§ Requirement
Transcribe the page on complex electric circuit problems below word for word, keeping every line and formula unchanged and leaving out the items.

§ Given text

┄┄┄┄┄┄

Analysis of Complex Electric Circuit Problems

This topic is part of the HSC Physics course under the section Electric Circuits.

HSC Physics Syllabus

investigate qualitatively and quantitatively series and parallel circuits to relate the flow of current through the individual components, the potential differences across those components and the rate of energy conversion by the components to the laws of conservation of charge and energy, by deriving the following relationships: (ACSPH038, ACSPH039, ACSPH044)

– `\sum I = 0` (Kirchhoff’s current law – conservation of charge)

– `\sum V = 0` ((Kirchhoff’s voltage law – conservation of energy)

– `R_{\text{Series}} = R_1 + R_2 + \ldots + R_n`

– `\frac{1}{R_{\text{Parallel}}} = \frac{1}{R_1} + \frac{1}{R_2} + \ldots + \frac{1}{R_n}`

Complex Circuit Problems in HSC Physics

Navigating the maze of complex electric circuit problems can be daunting for Year 11 HSC Physics students. As you progress in your studies, circuits won't always be simple series or parallel connections; they'll often be a combination of both. In this video, we discuss how to approach these problems using two examples.

┄┄┄┄┄┄

§ Items from a dataset

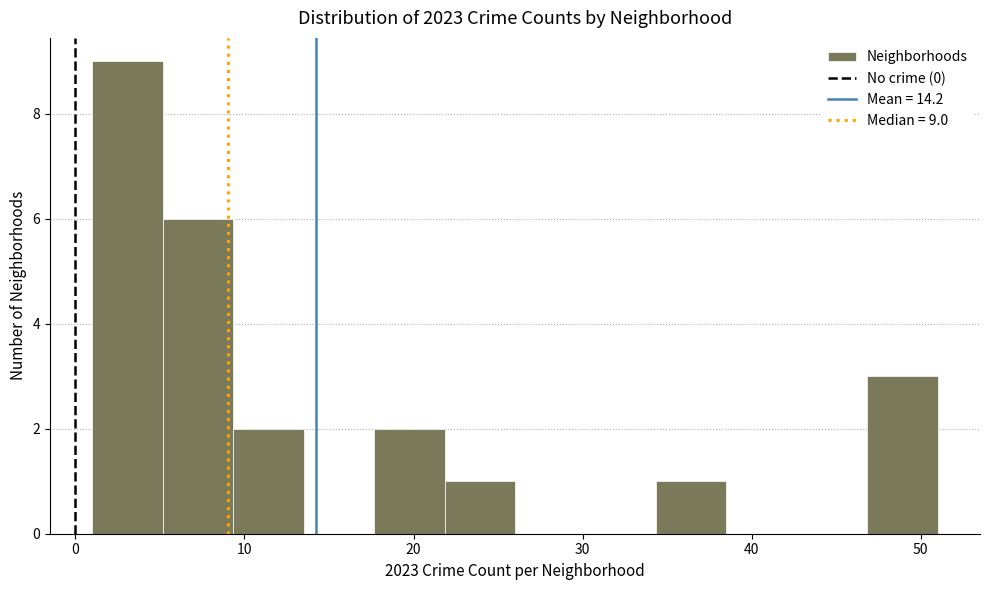

Over which range of the x-axis is the bar tallest?

1 to 5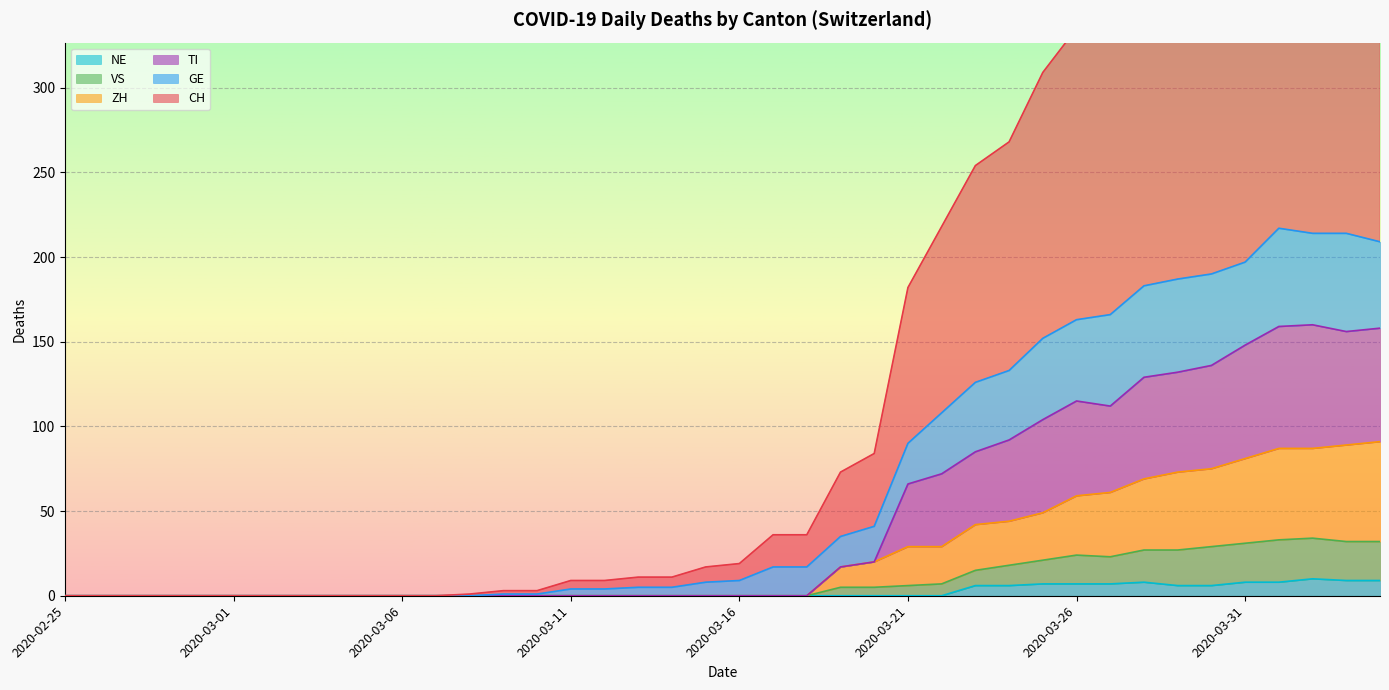

Which label corresponds to the smallest value in the chart?

2020-02-25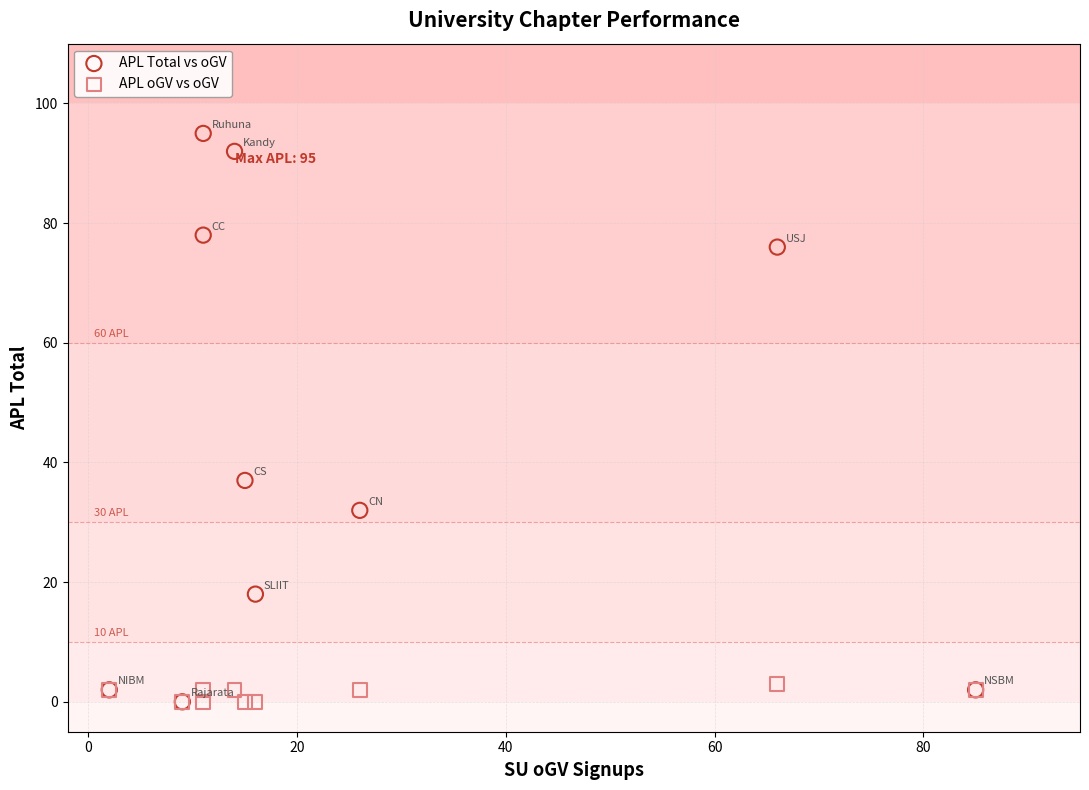

Which series has the widest spread of Y values?

APL Total vs oGV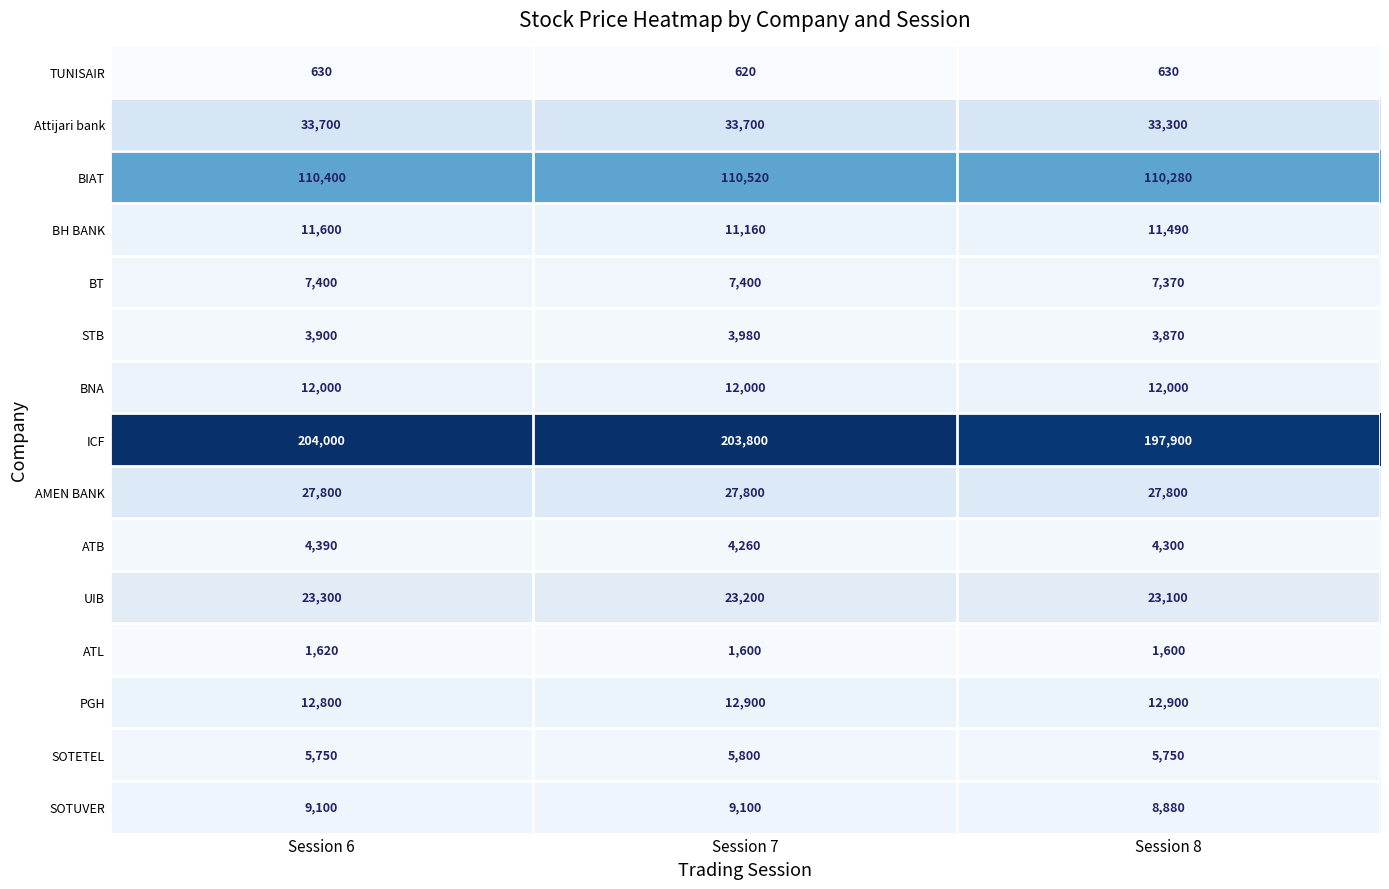

Rank the categories by STB value from lowest to highest.

Session 8, Session 6, Session 7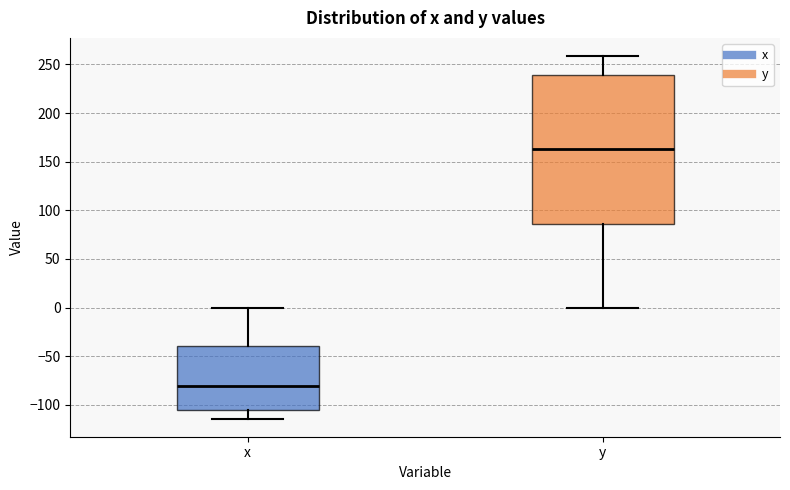

Where does the median line of the box for y sit on the y-axis? The values are not printed on the chart, so give them approximately, as read against the axis.

165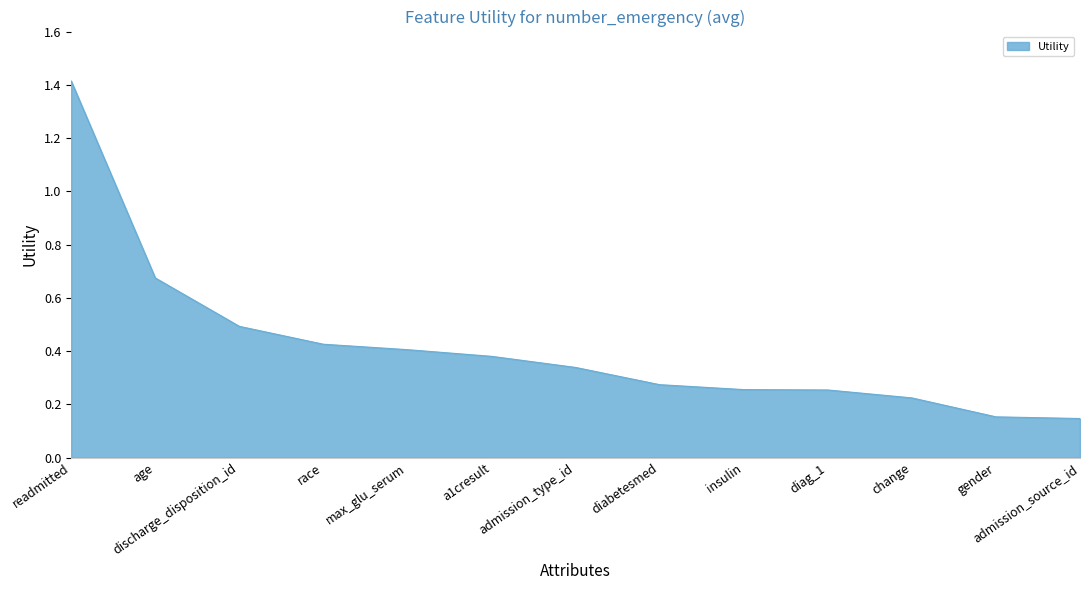

Which label corresponds to the largest value in the chart?

readmitted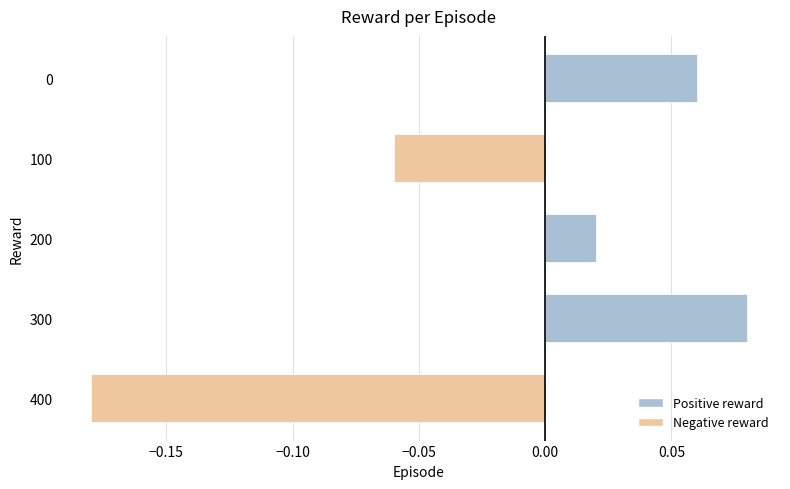

Which label corresponds to the smallest value in the chart?

400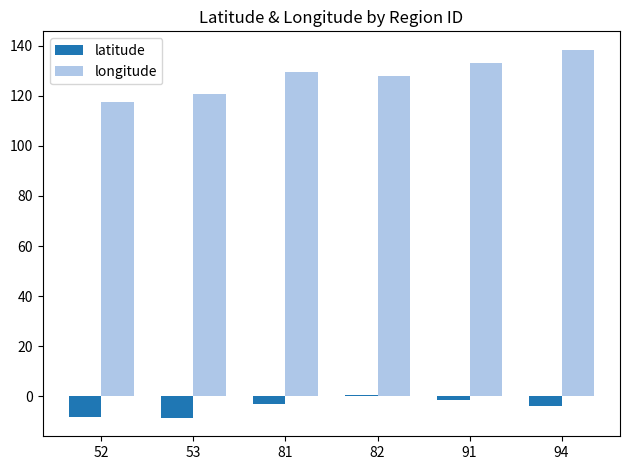

Is it true that longitude equals 86.7 at 81?

False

┄┄┄┄┄┄

§ Solution for this exercise
Analysis of Complex Electric Circuit Problems

This topic is part of the HSC Physics course under the section Electric Circuits.

HSC Physics Syllabus

investigate qualitatively and quantitatively series and parallel circuits to relate the flow of current through the individual components, the potential differences across those components and the rate of energy conversion by the components to the laws of conservation of charge and energy, by deriving the following relationships: (ACSPH038, ACSPH039, ACSPH044)

– `\sum I = 0` (Kirchhoff’s current law – conservation of charge)

– `\sum V = 0` ((Kirchhoff’s voltage law – conservation of energy)

– `R_{\text{Series}} = R_1 + R_2 + \ldots + R_n`

– `\frac{1}{R_{\text{Parallel}}} = \frac{1}{R_1} + \frac{1}{R_2} + \ldots + \frac{1}{R_n}`

Complex Circuit Problems in HSC Physics

Navigating the maze of complex electric circuit problems can be daunting for Year 11 HSC Physics students. As you progress in your studies, circuits won't always be simple series or parallel connections; they'll often be a combination of both. In this video, we discuss how to approach these problems using two examples.